One of the most valuable portions of a residential insurance policy is often overlooked when an insured purchases the policy. I am talking about the additional living expenses (ALE) portion of the policy that provides an insured with the monies above and beyond what they normally spend for everyday living if a loss occurs that puts the insured out of their home because their home is deemed unlivable. The ALE portion of the policy is often construed as one of the most imprecise portions of the policy because there are no general guidelines for the insured as to how much money they will be allotted in the event of a loss, and what exactly is covered under ALE.

Many times insurance policies don’t spell out a specific dollar amount the insured is entitled to under the ALE provision in a sufficient way for an insured to understand what and how much they can spend to get their family into a better situation after the loss. Generally, there are limits to ALE that ALE is available during the time to reasonably repair or rebuild a home back to a livable condition and only up to the reasonable expenses for the insured to maintain their same standard of living. ALE can be construed differently depending on the insured and his or her insurance carrier’s reasonable position.

In most cases in California, the ALE portion of the policy is allotted by a percentage basis of the dwelling portion of the policy coverage and sets a time limit of 24 months of available ALE. On an average, the majority of policies (but always check your own policy) allows for 20% of the dwelling. If you have a policy limit for your dwelling of $100k, you have $20k of ALE available to you on a regular homeowner’s policy to spend over the time it takes to get you back into your home post loss (note: earthquake policies are different in California and subject to a set amount spelled out by the earthquake policy itself).

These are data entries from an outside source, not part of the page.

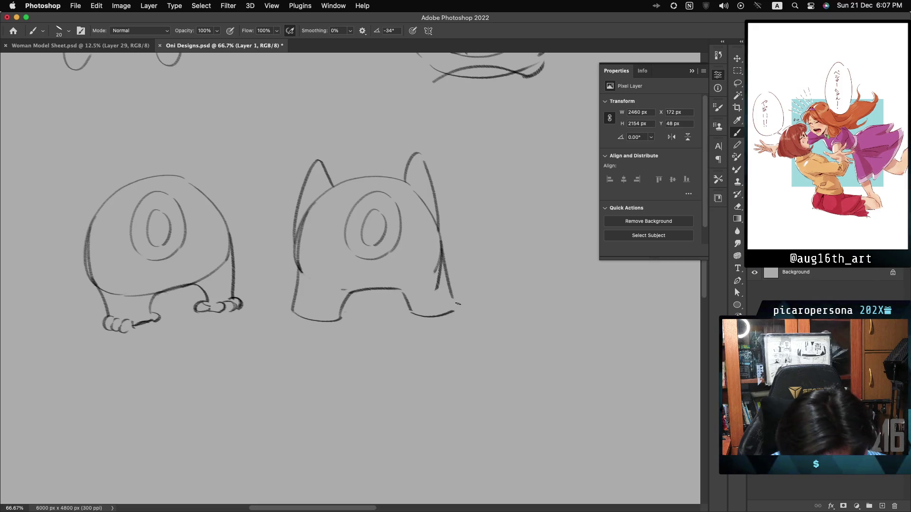
{"action": "left_click_drag", "start_coordinate": [452, 308], "coordinate": [457, 304]}
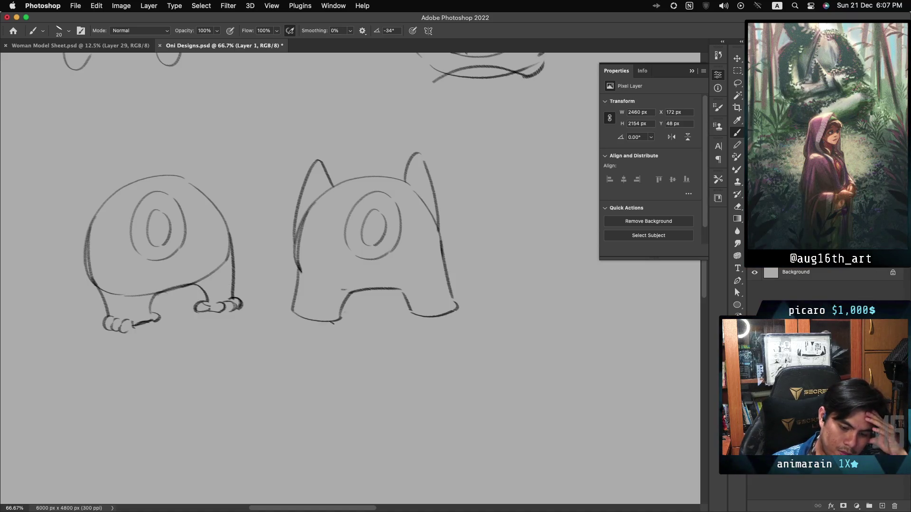
Fill the creature's pupil with dark hatching
{"action": "mouse_move", "coordinate": [368, 223]}
{"action": "left_mouse_down"}
{"action": "mouse_move", "coordinate": [375, 243]}
{"action": "mouse_move", "coordinate": [375, 210]}
{"action": "left_mouse_up"}
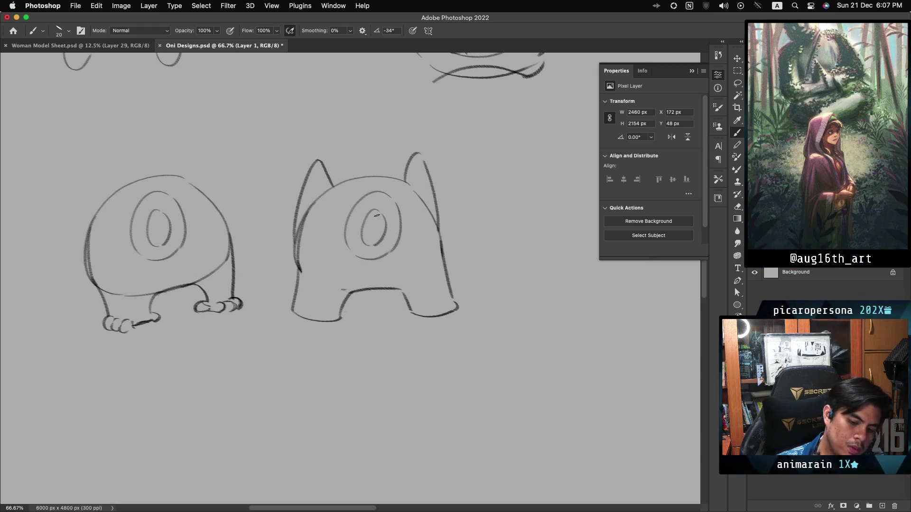
{"action": "mouse_move", "coordinate": [364, 228]}
{"action": "left_mouse_down"}
{"action": "mouse_move", "coordinate": [370, 237]}
{"action": "mouse_move", "coordinate": [378, 228]}
{"action": "left_mouse_up"}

If a loss occurs, be prepared to save all receipts and record all expenses for an insured to properly document an ALE claim. Saving money for the insurer via ALE doesn’t always benefit the insured in the overall adjustment of the loss. Being prudent with expenses and reasonable to the insured’s regular standard of living is key and having a money trail (meaning paying in cash is not always the best) to show the insurer that the insured paid for restaurant meals, extra travel mileage, furniture, rent, hotels, pet boarding or even laundry or storage they would not have had to pay for but for the loss.

Many current homeowner’s policies have language that the expense for ALE must be "incurred" for the coverage to become payable by the insurer to the insured. In United Services Automobile Association v. Gordon,1 the Texas appellate court deemed that "incurred" meant the insured "became liable or subject to, or liable to pay for" services such as hotels, rent, etc. Showing the insurance company that the insured "incurred" expenses comes in many forms such as rental agreements, receipts, and credit card bills.

On the West Coast, ALE seems to be one of the largest points of contention that almost stops or halts undisputed payments by an insurer. It’s been reported by numerous sources that insurance companies are actively hiring investigators to follow insureds after a loss. These investigators are hired for the sole purpose to follow insureds to find out if they are staying at their "incurred" rentals or with family rent free. If the insurer suspects ALE is not "incurred", insurers are instituting a fraud argument to stop payments under the policy.

ALE can be complicated and knowing what an insured is entitled to and documenting expenses as "incurred" will make ALE a smooth and useful part of the homeowner’s insurance policy.

1 United Services Auto. Ass’n v. Gordon, 103 S.W. 3d 435 (Tex. App. 2002).